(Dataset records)
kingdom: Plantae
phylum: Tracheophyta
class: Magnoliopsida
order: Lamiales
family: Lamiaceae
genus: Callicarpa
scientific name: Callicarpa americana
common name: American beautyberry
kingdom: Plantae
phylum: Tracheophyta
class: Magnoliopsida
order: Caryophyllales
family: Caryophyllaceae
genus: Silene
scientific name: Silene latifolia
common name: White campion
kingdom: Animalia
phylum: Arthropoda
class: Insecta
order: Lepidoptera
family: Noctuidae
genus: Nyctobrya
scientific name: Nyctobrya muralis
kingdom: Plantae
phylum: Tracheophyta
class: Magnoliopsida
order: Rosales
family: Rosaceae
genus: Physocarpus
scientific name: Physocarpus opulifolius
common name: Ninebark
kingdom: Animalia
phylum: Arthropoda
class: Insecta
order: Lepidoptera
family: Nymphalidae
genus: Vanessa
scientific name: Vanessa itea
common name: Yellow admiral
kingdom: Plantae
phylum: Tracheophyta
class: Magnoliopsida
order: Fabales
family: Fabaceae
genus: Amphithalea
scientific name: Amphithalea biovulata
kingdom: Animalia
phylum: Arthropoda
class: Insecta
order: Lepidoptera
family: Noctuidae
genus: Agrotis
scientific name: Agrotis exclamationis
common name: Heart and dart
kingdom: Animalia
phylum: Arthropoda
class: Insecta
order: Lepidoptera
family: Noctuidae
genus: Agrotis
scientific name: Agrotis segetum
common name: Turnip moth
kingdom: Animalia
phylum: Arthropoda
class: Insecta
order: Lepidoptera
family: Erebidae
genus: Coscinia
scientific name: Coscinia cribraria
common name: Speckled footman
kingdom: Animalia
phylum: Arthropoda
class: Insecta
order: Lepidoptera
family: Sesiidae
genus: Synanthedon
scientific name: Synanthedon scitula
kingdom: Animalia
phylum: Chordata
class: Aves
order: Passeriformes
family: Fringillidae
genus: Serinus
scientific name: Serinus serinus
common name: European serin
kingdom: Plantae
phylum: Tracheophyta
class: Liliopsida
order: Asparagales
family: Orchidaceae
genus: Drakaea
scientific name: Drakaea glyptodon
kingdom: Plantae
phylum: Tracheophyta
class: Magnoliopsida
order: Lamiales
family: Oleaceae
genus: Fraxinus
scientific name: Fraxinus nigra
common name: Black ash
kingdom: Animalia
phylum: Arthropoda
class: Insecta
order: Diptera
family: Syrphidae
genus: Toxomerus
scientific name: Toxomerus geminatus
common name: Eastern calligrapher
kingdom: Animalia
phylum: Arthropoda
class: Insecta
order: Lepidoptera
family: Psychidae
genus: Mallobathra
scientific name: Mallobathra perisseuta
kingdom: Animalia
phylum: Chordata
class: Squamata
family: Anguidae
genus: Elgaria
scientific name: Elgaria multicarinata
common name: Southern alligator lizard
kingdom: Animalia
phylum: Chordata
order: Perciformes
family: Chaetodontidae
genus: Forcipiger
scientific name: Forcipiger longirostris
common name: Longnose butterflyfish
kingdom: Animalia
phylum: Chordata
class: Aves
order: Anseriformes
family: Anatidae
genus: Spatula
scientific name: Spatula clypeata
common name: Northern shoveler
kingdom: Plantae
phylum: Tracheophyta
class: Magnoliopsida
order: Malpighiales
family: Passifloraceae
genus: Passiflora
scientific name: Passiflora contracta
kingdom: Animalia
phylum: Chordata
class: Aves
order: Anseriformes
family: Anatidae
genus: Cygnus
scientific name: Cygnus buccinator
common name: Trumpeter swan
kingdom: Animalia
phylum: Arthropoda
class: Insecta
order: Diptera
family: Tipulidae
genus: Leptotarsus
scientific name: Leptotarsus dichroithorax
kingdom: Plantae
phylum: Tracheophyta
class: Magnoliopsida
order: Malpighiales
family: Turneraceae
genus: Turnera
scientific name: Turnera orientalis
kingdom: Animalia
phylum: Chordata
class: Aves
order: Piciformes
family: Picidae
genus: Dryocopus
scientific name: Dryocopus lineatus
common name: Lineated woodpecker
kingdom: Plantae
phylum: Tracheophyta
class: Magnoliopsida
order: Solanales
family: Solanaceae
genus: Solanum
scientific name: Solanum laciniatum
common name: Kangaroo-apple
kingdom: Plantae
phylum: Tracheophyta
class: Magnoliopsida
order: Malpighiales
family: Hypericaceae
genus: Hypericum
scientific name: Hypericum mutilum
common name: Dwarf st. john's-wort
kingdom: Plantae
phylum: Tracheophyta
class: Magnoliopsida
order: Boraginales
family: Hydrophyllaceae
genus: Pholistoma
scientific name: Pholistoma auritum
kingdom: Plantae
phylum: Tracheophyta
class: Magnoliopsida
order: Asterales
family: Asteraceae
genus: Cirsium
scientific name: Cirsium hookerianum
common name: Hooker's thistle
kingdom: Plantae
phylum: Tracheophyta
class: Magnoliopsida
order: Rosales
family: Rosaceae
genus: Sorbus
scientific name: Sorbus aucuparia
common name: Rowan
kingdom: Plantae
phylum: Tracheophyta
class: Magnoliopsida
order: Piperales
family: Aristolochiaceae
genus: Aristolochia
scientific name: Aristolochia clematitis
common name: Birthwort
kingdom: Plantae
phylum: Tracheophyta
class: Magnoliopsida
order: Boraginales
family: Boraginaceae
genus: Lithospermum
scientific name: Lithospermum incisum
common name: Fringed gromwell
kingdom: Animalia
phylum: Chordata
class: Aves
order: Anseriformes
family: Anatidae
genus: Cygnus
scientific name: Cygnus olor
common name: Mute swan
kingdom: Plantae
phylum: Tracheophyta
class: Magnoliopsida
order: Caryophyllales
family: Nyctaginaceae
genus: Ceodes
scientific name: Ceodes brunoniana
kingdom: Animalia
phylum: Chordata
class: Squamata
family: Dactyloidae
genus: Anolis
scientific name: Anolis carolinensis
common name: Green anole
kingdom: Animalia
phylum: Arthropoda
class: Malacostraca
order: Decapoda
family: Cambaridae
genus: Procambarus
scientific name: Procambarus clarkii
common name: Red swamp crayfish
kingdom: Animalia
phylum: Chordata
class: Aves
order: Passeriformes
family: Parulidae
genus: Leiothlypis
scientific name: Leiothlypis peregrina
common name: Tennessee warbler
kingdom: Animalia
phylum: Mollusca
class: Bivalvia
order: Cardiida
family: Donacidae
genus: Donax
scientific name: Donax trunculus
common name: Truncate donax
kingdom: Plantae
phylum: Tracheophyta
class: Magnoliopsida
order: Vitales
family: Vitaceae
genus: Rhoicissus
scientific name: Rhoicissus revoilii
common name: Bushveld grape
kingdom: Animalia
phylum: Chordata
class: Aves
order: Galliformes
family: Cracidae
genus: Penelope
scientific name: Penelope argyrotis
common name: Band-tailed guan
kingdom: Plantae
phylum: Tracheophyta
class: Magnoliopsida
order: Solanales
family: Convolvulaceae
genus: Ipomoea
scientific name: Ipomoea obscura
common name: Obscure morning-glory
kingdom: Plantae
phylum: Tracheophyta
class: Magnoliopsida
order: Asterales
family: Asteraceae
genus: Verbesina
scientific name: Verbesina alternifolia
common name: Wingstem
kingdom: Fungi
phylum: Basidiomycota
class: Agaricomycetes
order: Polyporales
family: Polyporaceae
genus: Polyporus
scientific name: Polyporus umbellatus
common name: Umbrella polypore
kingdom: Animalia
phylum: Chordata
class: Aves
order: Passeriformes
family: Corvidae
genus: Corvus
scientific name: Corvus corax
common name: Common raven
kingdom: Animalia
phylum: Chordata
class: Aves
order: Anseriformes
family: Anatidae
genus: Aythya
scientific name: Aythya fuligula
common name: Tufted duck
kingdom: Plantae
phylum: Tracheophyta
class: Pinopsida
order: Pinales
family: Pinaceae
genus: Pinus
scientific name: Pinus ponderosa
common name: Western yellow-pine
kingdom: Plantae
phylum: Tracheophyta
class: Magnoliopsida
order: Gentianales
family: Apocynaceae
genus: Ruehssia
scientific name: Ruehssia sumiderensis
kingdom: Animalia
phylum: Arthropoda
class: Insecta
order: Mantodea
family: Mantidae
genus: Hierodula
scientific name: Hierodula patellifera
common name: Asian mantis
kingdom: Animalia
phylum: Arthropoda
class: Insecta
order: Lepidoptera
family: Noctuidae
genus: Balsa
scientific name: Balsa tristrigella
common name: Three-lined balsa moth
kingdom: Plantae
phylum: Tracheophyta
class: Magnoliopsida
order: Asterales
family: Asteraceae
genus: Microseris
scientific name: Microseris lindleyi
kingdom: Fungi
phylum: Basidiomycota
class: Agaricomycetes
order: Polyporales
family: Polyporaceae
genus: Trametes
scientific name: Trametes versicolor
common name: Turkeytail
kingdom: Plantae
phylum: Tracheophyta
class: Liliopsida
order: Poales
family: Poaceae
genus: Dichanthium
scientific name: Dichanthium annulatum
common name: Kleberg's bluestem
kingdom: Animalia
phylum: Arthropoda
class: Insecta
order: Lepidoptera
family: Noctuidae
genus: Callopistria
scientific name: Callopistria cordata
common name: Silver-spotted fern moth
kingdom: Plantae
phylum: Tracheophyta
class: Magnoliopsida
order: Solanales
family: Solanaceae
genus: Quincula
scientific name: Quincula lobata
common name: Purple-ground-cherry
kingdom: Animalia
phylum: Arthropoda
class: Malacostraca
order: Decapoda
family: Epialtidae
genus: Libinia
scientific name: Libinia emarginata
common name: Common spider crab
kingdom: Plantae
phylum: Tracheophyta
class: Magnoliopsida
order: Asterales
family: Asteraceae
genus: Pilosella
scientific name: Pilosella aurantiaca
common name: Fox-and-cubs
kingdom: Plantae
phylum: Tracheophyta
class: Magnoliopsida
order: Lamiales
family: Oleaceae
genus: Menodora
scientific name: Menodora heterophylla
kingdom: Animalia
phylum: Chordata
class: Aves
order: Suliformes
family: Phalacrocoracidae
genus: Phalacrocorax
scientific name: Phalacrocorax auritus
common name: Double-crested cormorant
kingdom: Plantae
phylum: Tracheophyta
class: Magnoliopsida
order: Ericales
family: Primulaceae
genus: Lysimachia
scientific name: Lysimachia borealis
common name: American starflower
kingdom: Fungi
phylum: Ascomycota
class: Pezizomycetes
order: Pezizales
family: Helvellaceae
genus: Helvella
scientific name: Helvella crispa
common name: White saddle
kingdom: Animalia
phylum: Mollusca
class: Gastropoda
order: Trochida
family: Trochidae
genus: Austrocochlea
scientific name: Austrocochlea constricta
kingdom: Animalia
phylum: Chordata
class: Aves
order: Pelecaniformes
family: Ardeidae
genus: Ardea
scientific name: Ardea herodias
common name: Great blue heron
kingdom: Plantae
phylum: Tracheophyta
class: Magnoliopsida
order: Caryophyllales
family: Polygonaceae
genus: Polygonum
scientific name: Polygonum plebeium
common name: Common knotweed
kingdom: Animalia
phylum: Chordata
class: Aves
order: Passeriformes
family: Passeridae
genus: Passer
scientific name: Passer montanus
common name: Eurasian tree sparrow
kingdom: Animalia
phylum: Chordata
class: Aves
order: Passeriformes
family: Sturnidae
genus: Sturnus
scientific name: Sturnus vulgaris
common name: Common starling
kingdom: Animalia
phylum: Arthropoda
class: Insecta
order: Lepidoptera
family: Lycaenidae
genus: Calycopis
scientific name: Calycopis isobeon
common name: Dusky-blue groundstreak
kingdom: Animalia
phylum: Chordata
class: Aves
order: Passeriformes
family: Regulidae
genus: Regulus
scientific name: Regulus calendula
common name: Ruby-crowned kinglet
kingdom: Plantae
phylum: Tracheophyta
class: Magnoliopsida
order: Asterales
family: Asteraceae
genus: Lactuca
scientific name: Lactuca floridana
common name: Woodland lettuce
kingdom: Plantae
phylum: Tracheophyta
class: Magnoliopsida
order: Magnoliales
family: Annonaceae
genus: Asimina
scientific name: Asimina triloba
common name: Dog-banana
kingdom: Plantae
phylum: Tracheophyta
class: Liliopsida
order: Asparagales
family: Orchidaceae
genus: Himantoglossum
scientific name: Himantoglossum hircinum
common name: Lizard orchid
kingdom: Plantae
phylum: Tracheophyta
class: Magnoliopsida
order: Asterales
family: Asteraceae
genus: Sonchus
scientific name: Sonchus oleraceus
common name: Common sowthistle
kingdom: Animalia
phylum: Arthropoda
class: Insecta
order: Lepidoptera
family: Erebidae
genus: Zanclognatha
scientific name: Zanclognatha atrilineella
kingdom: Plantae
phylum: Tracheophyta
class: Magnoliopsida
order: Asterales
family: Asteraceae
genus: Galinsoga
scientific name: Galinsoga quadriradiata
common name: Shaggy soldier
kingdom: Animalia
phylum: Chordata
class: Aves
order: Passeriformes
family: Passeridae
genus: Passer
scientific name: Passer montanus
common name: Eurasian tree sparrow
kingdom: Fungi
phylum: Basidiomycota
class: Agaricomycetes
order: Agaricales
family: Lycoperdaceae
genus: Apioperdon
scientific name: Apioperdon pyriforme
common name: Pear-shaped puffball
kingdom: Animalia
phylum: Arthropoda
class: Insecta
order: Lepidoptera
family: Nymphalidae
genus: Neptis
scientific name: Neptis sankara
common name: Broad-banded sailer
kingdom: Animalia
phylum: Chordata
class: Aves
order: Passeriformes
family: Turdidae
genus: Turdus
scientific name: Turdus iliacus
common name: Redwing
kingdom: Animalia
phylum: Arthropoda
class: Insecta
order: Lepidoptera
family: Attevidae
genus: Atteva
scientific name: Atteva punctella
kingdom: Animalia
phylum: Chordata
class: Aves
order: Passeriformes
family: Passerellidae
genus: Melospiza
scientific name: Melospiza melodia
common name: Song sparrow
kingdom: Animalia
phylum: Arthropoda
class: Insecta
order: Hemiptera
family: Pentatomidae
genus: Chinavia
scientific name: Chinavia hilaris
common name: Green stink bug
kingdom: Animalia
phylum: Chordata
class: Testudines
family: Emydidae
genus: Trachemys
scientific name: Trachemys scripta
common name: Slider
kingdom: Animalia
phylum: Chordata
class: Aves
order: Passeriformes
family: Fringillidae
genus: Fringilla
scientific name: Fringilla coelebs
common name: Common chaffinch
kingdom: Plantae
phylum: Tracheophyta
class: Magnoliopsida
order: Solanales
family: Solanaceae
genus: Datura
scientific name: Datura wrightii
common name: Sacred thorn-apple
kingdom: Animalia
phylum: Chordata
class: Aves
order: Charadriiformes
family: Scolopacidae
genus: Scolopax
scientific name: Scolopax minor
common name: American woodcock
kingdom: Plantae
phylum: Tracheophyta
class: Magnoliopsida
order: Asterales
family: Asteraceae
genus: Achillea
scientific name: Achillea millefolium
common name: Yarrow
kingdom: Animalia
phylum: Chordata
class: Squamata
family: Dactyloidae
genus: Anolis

What the exercise asks:
Can you repeat, word for word, every line from the beginning of the rows through the line containing "scientific name: Silene latifolia", with both ends included?

Answer:
kingdom: Plantae
phylum: Tracheophyta
class: Magnoliopsida
order: Lamiales
family: Lamiaceae
genus: Callicarpa
scientific name: Callicarpa americana
common name: American beautyberry
kingdom: Plantae
phylum: Tracheophyta
class: Magnoliopsida
order: Caryophyllales
family: Caryophyllaceae
genus: Silene
scientific name: Silene latifolia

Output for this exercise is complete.